Data extract:
"""

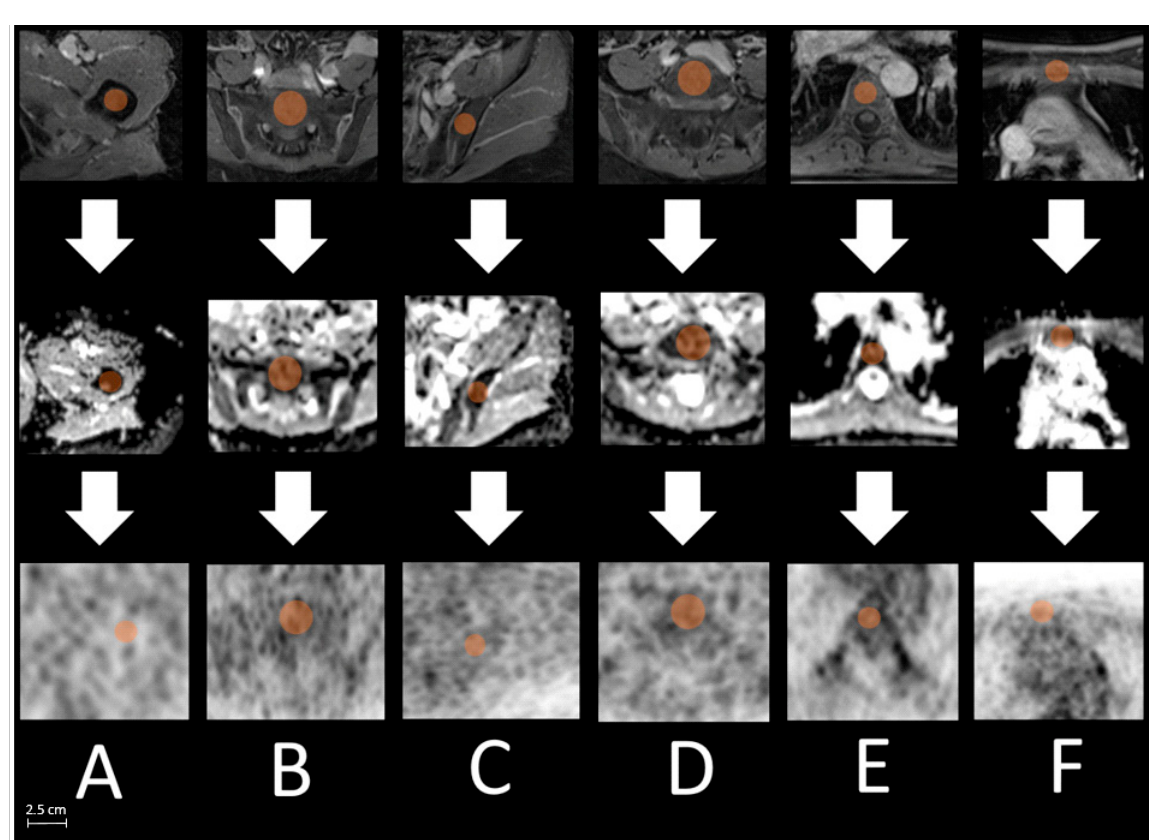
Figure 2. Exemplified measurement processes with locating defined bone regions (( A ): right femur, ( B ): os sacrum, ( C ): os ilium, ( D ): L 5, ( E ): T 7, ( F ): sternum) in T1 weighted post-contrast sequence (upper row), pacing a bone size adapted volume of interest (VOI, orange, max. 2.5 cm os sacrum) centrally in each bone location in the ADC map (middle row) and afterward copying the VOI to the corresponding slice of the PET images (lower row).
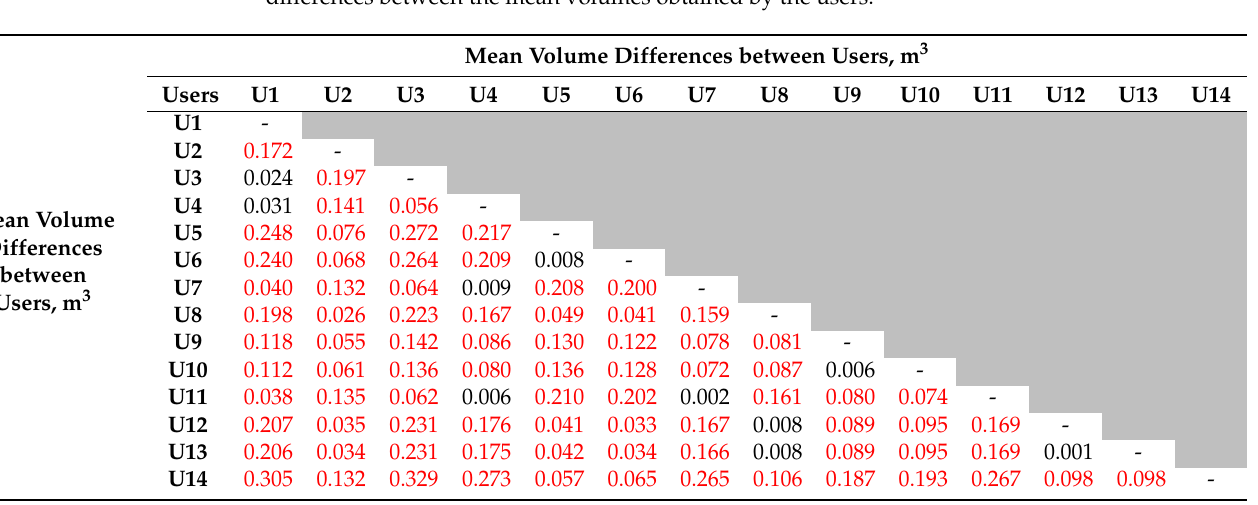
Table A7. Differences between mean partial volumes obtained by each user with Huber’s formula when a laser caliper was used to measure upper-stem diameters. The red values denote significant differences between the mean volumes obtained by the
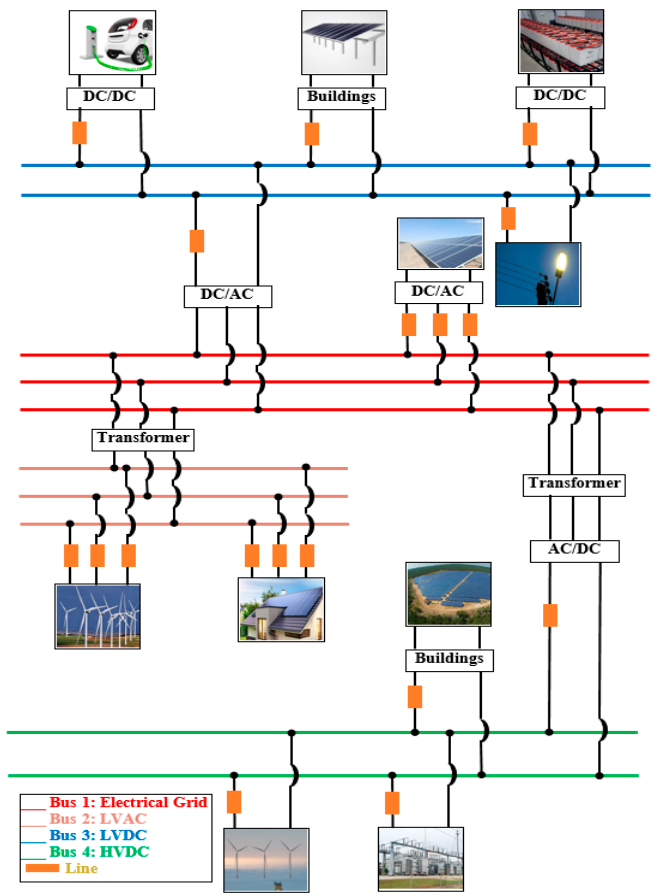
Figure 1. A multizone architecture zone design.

"""

Your objective: Look over the listing above. Pick out and copy every line that includes "Figure".

Result for this task:
Figure 2. Exemplified measurement processes with locating defined bone regions (( A ): right femur, ( B ): os sacrum, ( C ): os ilium, ( D ): L 5, ( E ): T 7, ( F ): sternum) in T1 weighted post-contrast sequence (upper row), pacing a bone size adapted volume of interest (VOI, orange, max. 2.5 cm os sacrum) centrally in each bone location in the ADC map (middle row) and afterward copying the VOI to the corresponding slice of the PET images (lower row).
Figure 1. A multizone architecture zone design.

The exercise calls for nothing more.